Run 2: From Prototype to Product¶
Where You Left Off¶
In Run 1, you built an Avalanche Field Guide entirely by talking to an AI chat tool. It looked great — danger scale, decision checklists, terrain tips, visual polish. But the danger ratings likely were made up, the weather may have been fictional, and the whole thing lived inside a chat window.
Then in Lift 2, everything changed. You moved into a real development environment with an AI coding assistant that can read and edit your project's files. You migrated your prototype from chat into the project — it's real now, viewable in a browser, saved and synced. You learned that your code is just files, that version history means you can always undo, and that file access unlocks things chat never could: real data, multiple pages, targeted edits, and team collaboration.
You also did two things that set you up for right now:
- You wrote user stories during the "Imagine the Upgrade" activity — features that weren't possible in chat but are now possible with file access. Those stories are your starting point.
- You audited what's real vs. what's hardcoded in your field guide.

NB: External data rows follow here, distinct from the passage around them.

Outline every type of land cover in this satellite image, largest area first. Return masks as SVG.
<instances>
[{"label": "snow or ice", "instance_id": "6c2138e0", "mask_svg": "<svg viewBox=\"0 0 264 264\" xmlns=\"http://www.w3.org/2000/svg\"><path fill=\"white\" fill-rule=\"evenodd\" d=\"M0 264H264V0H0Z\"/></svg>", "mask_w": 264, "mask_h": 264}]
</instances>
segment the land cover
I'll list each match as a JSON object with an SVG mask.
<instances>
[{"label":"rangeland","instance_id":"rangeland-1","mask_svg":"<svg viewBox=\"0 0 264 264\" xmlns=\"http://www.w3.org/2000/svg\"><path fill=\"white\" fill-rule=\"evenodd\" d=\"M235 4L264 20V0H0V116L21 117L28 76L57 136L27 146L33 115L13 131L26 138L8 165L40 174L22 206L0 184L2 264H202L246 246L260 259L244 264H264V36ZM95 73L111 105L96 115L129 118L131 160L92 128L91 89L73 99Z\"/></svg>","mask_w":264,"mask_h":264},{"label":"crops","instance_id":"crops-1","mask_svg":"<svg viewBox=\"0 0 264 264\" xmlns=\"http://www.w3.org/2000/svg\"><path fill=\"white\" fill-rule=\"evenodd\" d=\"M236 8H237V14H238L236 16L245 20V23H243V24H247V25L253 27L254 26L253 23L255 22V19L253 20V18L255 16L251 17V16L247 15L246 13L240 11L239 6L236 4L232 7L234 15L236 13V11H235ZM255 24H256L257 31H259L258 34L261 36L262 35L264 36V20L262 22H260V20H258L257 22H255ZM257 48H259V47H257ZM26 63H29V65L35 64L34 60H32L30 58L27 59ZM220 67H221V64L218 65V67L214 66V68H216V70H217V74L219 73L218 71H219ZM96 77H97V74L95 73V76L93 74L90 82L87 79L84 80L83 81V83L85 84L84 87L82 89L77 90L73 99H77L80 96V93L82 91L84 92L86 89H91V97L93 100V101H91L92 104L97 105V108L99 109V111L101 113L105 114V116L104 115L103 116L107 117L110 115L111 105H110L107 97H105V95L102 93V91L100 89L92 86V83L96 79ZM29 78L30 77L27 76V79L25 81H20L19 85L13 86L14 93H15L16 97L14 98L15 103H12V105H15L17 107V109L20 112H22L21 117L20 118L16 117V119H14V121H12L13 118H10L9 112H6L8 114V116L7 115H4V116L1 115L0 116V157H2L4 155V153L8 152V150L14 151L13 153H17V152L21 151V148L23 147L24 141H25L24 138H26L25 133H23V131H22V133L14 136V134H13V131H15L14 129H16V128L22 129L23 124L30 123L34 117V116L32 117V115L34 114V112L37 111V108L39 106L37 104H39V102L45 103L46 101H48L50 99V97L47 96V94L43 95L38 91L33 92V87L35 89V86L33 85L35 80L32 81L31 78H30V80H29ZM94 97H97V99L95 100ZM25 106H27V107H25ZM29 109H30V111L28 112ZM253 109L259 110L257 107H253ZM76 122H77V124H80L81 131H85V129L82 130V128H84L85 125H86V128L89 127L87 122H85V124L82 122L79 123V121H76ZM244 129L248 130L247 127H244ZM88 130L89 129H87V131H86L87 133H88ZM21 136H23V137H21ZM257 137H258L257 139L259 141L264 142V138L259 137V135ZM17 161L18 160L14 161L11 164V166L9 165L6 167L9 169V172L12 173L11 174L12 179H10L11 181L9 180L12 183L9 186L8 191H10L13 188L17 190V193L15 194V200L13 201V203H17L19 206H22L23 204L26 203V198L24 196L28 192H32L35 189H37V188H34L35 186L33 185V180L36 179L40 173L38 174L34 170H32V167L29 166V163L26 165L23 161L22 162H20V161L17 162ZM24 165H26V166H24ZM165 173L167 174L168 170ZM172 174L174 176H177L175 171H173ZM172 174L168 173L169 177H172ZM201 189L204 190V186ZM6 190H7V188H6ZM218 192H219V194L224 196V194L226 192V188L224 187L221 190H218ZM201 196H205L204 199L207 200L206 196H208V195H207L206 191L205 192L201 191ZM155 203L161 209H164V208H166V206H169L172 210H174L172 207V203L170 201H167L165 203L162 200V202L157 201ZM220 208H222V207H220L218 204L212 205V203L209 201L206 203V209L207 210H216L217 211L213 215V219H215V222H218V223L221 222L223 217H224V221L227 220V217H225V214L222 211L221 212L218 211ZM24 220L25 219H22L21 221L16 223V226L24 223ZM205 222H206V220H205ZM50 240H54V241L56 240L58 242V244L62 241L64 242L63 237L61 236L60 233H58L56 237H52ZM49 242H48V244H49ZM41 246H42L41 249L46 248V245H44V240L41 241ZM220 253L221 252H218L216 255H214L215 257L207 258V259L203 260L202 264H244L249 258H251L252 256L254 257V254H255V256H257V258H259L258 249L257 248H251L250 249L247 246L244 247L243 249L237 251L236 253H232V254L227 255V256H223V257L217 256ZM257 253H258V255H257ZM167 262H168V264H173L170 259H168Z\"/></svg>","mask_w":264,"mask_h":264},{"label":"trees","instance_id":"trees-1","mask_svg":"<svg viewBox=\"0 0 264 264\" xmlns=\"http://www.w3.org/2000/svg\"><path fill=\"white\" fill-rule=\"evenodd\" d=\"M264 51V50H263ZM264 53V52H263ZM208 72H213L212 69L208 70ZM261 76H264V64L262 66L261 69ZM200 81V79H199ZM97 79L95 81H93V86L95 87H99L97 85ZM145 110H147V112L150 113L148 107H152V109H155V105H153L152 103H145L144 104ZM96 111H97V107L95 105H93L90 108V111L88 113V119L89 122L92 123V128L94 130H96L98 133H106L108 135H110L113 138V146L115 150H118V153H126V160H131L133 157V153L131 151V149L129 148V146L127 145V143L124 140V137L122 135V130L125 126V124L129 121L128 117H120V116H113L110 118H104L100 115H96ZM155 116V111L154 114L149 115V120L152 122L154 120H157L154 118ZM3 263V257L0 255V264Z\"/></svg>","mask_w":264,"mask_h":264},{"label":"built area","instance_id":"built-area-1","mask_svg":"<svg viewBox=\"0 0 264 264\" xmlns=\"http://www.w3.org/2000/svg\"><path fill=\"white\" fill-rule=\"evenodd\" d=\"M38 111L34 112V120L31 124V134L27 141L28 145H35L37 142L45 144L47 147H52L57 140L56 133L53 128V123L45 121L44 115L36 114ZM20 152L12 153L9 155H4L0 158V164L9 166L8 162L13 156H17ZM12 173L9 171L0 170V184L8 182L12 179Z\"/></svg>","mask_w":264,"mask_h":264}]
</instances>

That audit is your roadmap.
The Challenge¶
Turn your field guide from a prototype into a product. The big unlock: real data.

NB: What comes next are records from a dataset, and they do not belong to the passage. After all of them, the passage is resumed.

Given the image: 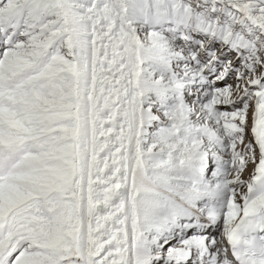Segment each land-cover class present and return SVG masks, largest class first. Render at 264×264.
<instances>
[{
	"label": "snow or ice",
	"instance_id": "1",
	"mask_svg": "<svg viewBox=\"0 0 264 264\" xmlns=\"http://www.w3.org/2000/svg\"><path fill=\"white\" fill-rule=\"evenodd\" d=\"M0 264H264V0H0Z\"/></svg>",
	"mask_w": 264,
	"mask_h": 264
}]
</instances>
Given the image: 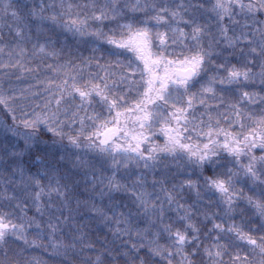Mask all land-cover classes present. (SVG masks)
<instances>
[{
    "label": "snow or ice",
    "instance_id": "snow-or-ice-1",
    "mask_svg": "<svg viewBox=\"0 0 264 264\" xmlns=\"http://www.w3.org/2000/svg\"><path fill=\"white\" fill-rule=\"evenodd\" d=\"M0 113V264H264V0H0Z\"/></svg>",
    "mask_w": 264,
    "mask_h": 264
},
{
    "label": "trees",
    "instance_id": "trees-1",
    "mask_svg": "<svg viewBox=\"0 0 264 264\" xmlns=\"http://www.w3.org/2000/svg\"><path fill=\"white\" fill-rule=\"evenodd\" d=\"M0 116H1V118L3 117V119H5L3 113H0ZM238 187H239V185H238ZM27 215H28L29 217L32 216V212H29ZM161 243H164V242L161 241ZM34 254L37 255V256H40L41 258H46V257H43L42 252H37V253H34Z\"/></svg>",
    "mask_w": 264,
    "mask_h": 264
},
{
    "label": "rangeland",
    "instance_id": "rangeland-1",
    "mask_svg": "<svg viewBox=\"0 0 264 264\" xmlns=\"http://www.w3.org/2000/svg\"><path fill=\"white\" fill-rule=\"evenodd\" d=\"M22 87H26V85H21ZM4 120L3 117L0 116V121Z\"/></svg>",
    "mask_w": 264,
    "mask_h": 264
}]
</instances>
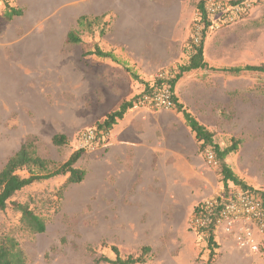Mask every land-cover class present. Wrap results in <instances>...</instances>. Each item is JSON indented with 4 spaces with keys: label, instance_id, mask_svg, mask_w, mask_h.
<instances>
[{
    "label": "rangeland",
    "instance_id": "obj_1",
    "mask_svg": "<svg viewBox=\"0 0 264 264\" xmlns=\"http://www.w3.org/2000/svg\"><path fill=\"white\" fill-rule=\"evenodd\" d=\"M82 35V43L74 49L66 45L64 51L79 55L91 48L92 40ZM185 44L174 63L175 74L179 65L187 63ZM203 59L208 68L183 73L174 85V95L182 110L213 132L219 146L238 139L237 150L224 162L247 187L264 191V75L247 72L232 76L210 69L264 63V0H257L241 21L208 31ZM146 66L132 76L145 87L154 85L160 71L171 70L161 65ZM57 79L0 74V168L25 140L34 143L39 155L56 162L65 161L72 151L81 148L80 132L93 125L72 122L68 104L71 93L68 85ZM55 134L65 135L66 144L54 145L51 138ZM100 148H83L79 166L84 167L90 155L98 156ZM192 161L198 164L193 169L178 157L169 158L165 165L157 164L156 171L150 173L151 183L157 185L155 200L152 198L144 211L136 206L132 217L120 210L124 205L107 198L102 201L86 197L84 180L63 191L60 186L66 176L34 182L11 200L27 203L42 216L45 231L31 233L21 228L19 212L8 206L0 210V235L16 239L25 264H108L98 259H114L112 247L119 256L126 257L140 254L143 246L149 251L144 254L145 261L137 264H199L206 260L208 250L204 237L191 227V207L207 196L227 197L241 189L231 182L225 189L218 175L219 166L208 165L203 152L197 150ZM254 238L257 251L240 247L231 234L215 231L216 264H264V236L255 231Z\"/></svg>",
    "mask_w": 264,
    "mask_h": 264
},
{
    "label": "crops",
    "instance_id": "obj_2",
    "mask_svg": "<svg viewBox=\"0 0 264 264\" xmlns=\"http://www.w3.org/2000/svg\"><path fill=\"white\" fill-rule=\"evenodd\" d=\"M199 1L0 0V74L57 77L71 93L72 122L93 125L138 95L146 84L132 76L146 65L173 70ZM72 30L79 43H67ZM83 33L91 48L79 55L64 51L82 43ZM95 47L110 57L86 53ZM103 140L98 156L90 155L84 167L78 159L75 167L85 171L86 197L124 205L120 210L131 217L136 206L144 211L155 200L150 173L157 164L178 157L189 169L198 165L192 161L198 145L181 112L128 108Z\"/></svg>",
    "mask_w": 264,
    "mask_h": 264
},
{
    "label": "trees",
    "instance_id": "obj_3",
    "mask_svg": "<svg viewBox=\"0 0 264 264\" xmlns=\"http://www.w3.org/2000/svg\"><path fill=\"white\" fill-rule=\"evenodd\" d=\"M256 1L257 0H255L254 4L256 3ZM201 3L202 0L197 3L196 10L200 8ZM14 13L17 14L18 11H15ZM78 25H84L83 18H80L78 20ZM191 25L192 21L190 23V28ZM80 41L81 40L76 31L72 30L68 33L67 43H79ZM189 41L190 35L185 41L186 48L184 47L187 50V63L179 65L177 67L176 74L173 73V77L170 79L172 90H174L176 81L182 76L183 73L190 70L208 68L207 63L203 59L204 40L199 45L193 46L191 48L187 47ZM86 53H93L101 57H110L109 52H103L98 47H95L93 51H88ZM210 69L232 76H239L247 72H256L264 75V63L258 65L246 64L243 66L237 65L220 68L210 67ZM155 83L156 85H159L160 81H155ZM144 90L147 91L148 87L146 86ZM134 99L131 101L123 102L117 110L107 113L101 122H95L92 127L95 128L96 131L100 132V134H107L116 120L121 118L128 108H131ZM173 99L175 101L174 110L176 112H181L186 126H188L191 132H193L194 134L195 140L198 145V150L203 152L205 148H208L213 152L214 157L219 163L218 175L220 181L223 184V187L226 189L228 186V182H231L233 185L240 188L241 191L252 192L257 195L262 201H264V191H256L251 189L250 187H247L245 183L236 174H234L224 162L225 158L230 153H233L237 150L239 142L238 139L232 138L227 146H219L213 140V132L208 130L190 113L182 110V107L178 103L175 95H173ZM98 136H100L99 146H102L105 136ZM66 141V136L62 134H55L51 138V142L56 146L64 145L66 144ZM83 150V148H78L72 151L65 161L56 162L39 155L36 151L34 143L31 140H25L0 168V210H3L10 206L13 210L19 212V222L21 228L31 233L44 232L46 228L44 218L35 213L27 203H21L11 200V197L22 188L34 182H40L56 176H66L64 182L60 186L61 191L65 190L68 185L72 183L81 182L84 179L85 171L84 169L75 167V163L82 155ZM19 171H23L24 174H20ZM199 204L200 202L193 207L191 211V218L197 213ZM194 231L196 234L202 235L204 237L206 248L208 250L206 260L199 264H216V249L218 248V244L214 239V227L212 225H209L205 229H194ZM112 250L115 253L114 259L99 257L98 261H104L108 264L143 263L145 261L144 254L149 251V247L143 246L140 250V254L136 256L128 255L126 257L119 256L118 251L115 247H112ZM25 260V255L16 239L7 234L0 235V264H25Z\"/></svg>",
    "mask_w": 264,
    "mask_h": 264
},
{
    "label": "built area",
    "instance_id": "obj_4",
    "mask_svg": "<svg viewBox=\"0 0 264 264\" xmlns=\"http://www.w3.org/2000/svg\"><path fill=\"white\" fill-rule=\"evenodd\" d=\"M255 0H202L200 8L195 11L190 28L188 48L197 46L204 40L208 31H217L231 26L247 17ZM172 70H162L156 75L159 85H151L134 99L131 109L150 111L174 110V92L170 85ZM100 134L93 127L82 130L79 134L81 148L95 150L99 146ZM208 165L218 167L219 163L213 152L203 151ZM209 225L215 231L231 234L240 247L257 251L255 231L264 236V201L248 191H238L233 195L210 196L198 205L197 213L191 218L193 229H205Z\"/></svg>",
    "mask_w": 264,
    "mask_h": 264
},
{
    "label": "bare ground",
    "instance_id": "obj_5",
    "mask_svg": "<svg viewBox=\"0 0 264 264\" xmlns=\"http://www.w3.org/2000/svg\"><path fill=\"white\" fill-rule=\"evenodd\" d=\"M90 190H91V188H90Z\"/></svg>",
    "mask_w": 264,
    "mask_h": 264
}]
</instances>
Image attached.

Your project's repository comes pre-seeded with real avalanche, weather, and snowpack data for the Wasatch Range. Real danger ratings from the Utah Avalanche Center. Real weather forecasts from the National Weather Service. Real snowpack readings from mountain monitoring stations. Your AI coding assistant already knows this data exists — it can read the files and figure out how to use them.
The moment hardcoded text becomes today's actual conditions is the moment this stops being a demo and starts being something someone could actually use. That's what you're building toward.

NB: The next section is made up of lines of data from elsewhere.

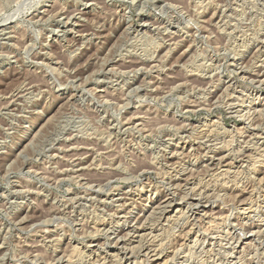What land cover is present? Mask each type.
I'll return each mask as SVG.
<instances>
[{
	"label": "rangeland",
	"instance_id": "1",
	"mask_svg": "<svg viewBox=\"0 0 264 264\" xmlns=\"http://www.w3.org/2000/svg\"><path fill=\"white\" fill-rule=\"evenodd\" d=\"M0 264H264V0H0Z\"/></svg>",
	"mask_w": 264,
	"mask_h": 264
},
{
	"label": "bare ground",
	"instance_id": "2",
	"mask_svg": "<svg viewBox=\"0 0 264 264\" xmlns=\"http://www.w3.org/2000/svg\"><path fill=\"white\" fill-rule=\"evenodd\" d=\"M233 143V142H232ZM209 201V200H208ZM193 203V202H192ZM263 219V218H262ZM210 224V223H209ZM210 227V226H209ZM208 229V228H207ZM138 235V234H137ZM239 239V238H238ZM75 248V247H74ZM59 258V257H58ZM91 258V257H90ZM237 258V257H236ZM96 259V258H95ZM166 260V259H165Z\"/></svg>",
	"mask_w": 264,
	"mask_h": 264
}]
</instances>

As you go, keep building incrementally — one piece at a time, verified before you move on.
Baseline Capabilities¶
- The field guide displays today's actual avalanche danger rating for the Wasatch Range — pulled from real pre-seeded data, not hardcoded text
- Weather conditions are real — current temperature, wind, and forecast from actual National Weather Service data
- The field guide has multiple pages or sections with navigation between them (forecast, weather, gear, terrain — whatever makes sense for your guide)
- All changes are saved and synced — your work persists and your whole team can see it
Stretch Goals¶
- Add snowpack data — snow depth and trends from the mountain monitoring stations in the repository
- Make the field guide adapt to conditions — show different guidance for different danger levels (what to do on a Moderate day vs. a Considerable day)
- Build a trip planning page that combines forecast, weather, and gear recommendations into one view
- Create a printable trip briefing — a summary someone could screenshot or print for offline use in the backcountry
- Add visual data displays — a chart of snowpack depth over the past week, a color-coded danger summary, or a wind rose
Tips¶
- Start with the user stories you wrote during Lift 2. You already planned this. Pick the one with the biggest impact and implement it first.
- Use the "What's Real, What's Fake?" audit as your checklist. Each hardcoded item you replace with real data is a clear win. Tackle them one at a time.
- Ask your AI coding assistant what data is available. Try something like: "What avalanche, weather, and snowpack data do we have in this project? Show me what's there and what I could use it for." Then follow up: "Show me an example of what the danger rating data looks like — what fields are there and what do the values mean?" The more you understand the data before building with it, the better your user stories will be. This is the Explore step of your workflow — applied to data, not just user needs.
- Save and sync regularly. This is your safety net. If something breaks, you can always go back.